| SOLICITUD ESCRITA A |
Dispón como tabla en Markdown el tramo de los registros que va desde su inicio hasta la línea que contiene "center [132, 234].", ambas incluidas, con las columnas "Número" y "Línea del registro". Deja fuera las líneas en blanco.

| SECCIÓN DEL DOCUMENTO |
++++++

Ucrania, que se siente cada vez más cerca de la UE, se enroca ante la amenaza rusa
La agresión del Kremlin y el empeño de Putin de definir a rusos y ucranios como “un solo pueblo” consagra aún más el alejamiento de Kiev de Moscú y nutre la identidad nacional
Algunos de los niños, como Sofía, no
habían nacido cuando Kitzmaniuk, de 53 años, empezó las lecciones de arte como
una forma de huir –aunque fuese mentalmente— de la última guerra de Europa, en
la que los separatistas prorrusos apoyados política y económicamente por el
Kremlin combaten contra el ejército ucranio. Hoy, el conflicto que va a entrar
en su octavo año, ha matado a unas 14.000 personas y ha expulsado a unos dos
millones de sus casas se cocina a fuego lento. Y aunque las bombas ya no caen
abundantes y a plomo en Márinka, el fuego de artillería permanece. Y envuelve
al pueblo en un ambiente aún más sombrío. “En este tiempo aterrador que
vivimos, el ser humano necesita un trocito de bondad”, dice Kitzmaniuk.
“Nosotros hemos descubierto que esa salida es dedicarse a algo bello, como el
arte. Que la vida no acaba en esta guerra”, comenta la maestra.
Con la concentración de tropas rusas
a lo largo de las fronteras con Ucrania, los discursos del presidente ruso,
Vladímir Putin, contra Kiev y contra la OTAN cada vez más furibundos y las
llamadas de alerta de las agencias de inteligencia occidentales sobre otra
posible invasión rusa, muchos analistas miran ahora hacia la guerra del Donbás.
Ese conflicto es una de las ‘puertas’ más
probables del Kremlin para justificar otra agresión rusa, con la excusa de
intervenir para ‘defender’ a los alrededor de un millón de rusos que hay hoy en
las autoproclamadas repúblicas de Donetsk y Lugansk, gracias a las generosas
entregas de pasaportes de las autoridades rusas, o a una ciudadanía ucrania que
el jefe del Kremlin considera “un solo pueblo” junto a los rusos, pero alienado
contra Rusia por culpa de Occidente, que le ha “lavado el cerebro”, según
Putin.
Desde el derrumbe de la URSS, que
acaba de cumplir tres décadas y que dividió el imperio soviético y las
repúblicas que lo formaban en Estados independientes, Ucrania se ha ido
alejando cada vez más de la vecina Rusia y de esa arquitectura de la URSS.
Ambos países mantuvieron muchas décadas nexos económicos y políticos
importantes. Y aunque con la independencia de Ucrania, en la década de 1990,
algunos nacionalistas ucranios expresaron marcadas opiniones contra la élite
política de Moscú, la gran mayoría de la población mantenía buena relación con
Rusia –donde muchos tenían familiares y amigos— y un buen número de ciudadanos
hablaba ruso como primer idioma.

++++++

| REGISTROS PROPORCIONADOS |
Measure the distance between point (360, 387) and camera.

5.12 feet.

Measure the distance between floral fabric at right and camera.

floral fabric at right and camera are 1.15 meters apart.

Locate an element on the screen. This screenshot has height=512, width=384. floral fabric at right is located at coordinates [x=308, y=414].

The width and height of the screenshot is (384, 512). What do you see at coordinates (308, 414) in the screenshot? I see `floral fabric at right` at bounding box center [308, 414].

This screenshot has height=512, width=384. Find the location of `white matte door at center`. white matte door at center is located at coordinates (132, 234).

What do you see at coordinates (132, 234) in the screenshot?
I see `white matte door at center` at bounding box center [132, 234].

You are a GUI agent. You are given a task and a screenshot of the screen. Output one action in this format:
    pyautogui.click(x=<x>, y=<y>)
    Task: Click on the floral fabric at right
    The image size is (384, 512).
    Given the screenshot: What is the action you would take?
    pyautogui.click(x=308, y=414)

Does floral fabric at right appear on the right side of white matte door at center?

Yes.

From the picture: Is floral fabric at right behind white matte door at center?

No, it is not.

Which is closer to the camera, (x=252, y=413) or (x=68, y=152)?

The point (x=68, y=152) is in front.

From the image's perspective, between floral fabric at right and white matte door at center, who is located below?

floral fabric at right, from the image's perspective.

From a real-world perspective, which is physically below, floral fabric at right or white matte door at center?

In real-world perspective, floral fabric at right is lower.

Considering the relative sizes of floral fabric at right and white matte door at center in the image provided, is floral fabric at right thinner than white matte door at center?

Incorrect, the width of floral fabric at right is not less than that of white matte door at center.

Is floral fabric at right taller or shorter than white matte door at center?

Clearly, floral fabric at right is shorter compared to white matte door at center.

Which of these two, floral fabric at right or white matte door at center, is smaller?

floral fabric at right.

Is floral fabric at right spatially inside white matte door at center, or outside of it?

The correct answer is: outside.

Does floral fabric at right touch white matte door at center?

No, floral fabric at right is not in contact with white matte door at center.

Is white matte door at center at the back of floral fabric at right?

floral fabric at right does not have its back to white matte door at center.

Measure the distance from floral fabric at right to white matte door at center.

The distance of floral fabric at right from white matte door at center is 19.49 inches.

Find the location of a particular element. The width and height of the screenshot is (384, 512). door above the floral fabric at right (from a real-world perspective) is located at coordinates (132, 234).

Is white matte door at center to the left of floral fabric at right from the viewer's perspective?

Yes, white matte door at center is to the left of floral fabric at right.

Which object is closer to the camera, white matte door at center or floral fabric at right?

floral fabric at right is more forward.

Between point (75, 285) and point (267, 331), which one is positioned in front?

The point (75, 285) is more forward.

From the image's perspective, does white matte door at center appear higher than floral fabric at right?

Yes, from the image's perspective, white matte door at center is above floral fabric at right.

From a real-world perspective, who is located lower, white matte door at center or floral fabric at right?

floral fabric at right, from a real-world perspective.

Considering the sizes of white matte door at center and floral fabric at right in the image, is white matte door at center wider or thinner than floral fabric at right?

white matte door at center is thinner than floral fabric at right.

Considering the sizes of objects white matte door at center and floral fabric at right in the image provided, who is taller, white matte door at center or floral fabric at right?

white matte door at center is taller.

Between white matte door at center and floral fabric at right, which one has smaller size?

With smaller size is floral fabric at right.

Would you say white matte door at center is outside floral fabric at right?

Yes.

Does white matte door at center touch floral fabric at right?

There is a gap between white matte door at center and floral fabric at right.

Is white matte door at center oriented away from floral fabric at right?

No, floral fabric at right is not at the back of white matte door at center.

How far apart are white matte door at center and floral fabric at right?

++++++

| SOLICITUD ESCRITA B |
Enumera todas las personas que el artículo sobre Ucrania menciona por su nombre.

| RESPUESTA ESPERADA A |
| Número | Línea del registro |
|---|---|
| 1 | Measure the distance between point (360, 387) and camera. |
| 2 | 5.12 feet. |
| 3 | Measure the distance between floral fabric at right and camera. |
| 4 | floral fabric at right and camera are 1.15 meters apart. |
| 5 | Locate an element on the screen. This screenshot has height=512, width=384. floral fabric at right is located at coordinates [x=308, y=414]. |
| 6 | The width and height of the screenshot is (384, 512). What do you see at coordinates (308, 414) in the screenshot? I see `floral fabric at right` at bounding box center [308, 414]. |
| 7 | This screenshot has height=512, width=384. Find the location of `white matte door at center`. white matte door at center is located at coordinates (132, 234). |
| 8 | What do you see at coordinates (132, 234) in the screenshot? |
| 9 | I see `white matte door at center` at bounding box center [132, 234]. |

| RESPUESTA ESPERADA B |
- Sofía
- Kitzmaniuk
- Vladímir Putin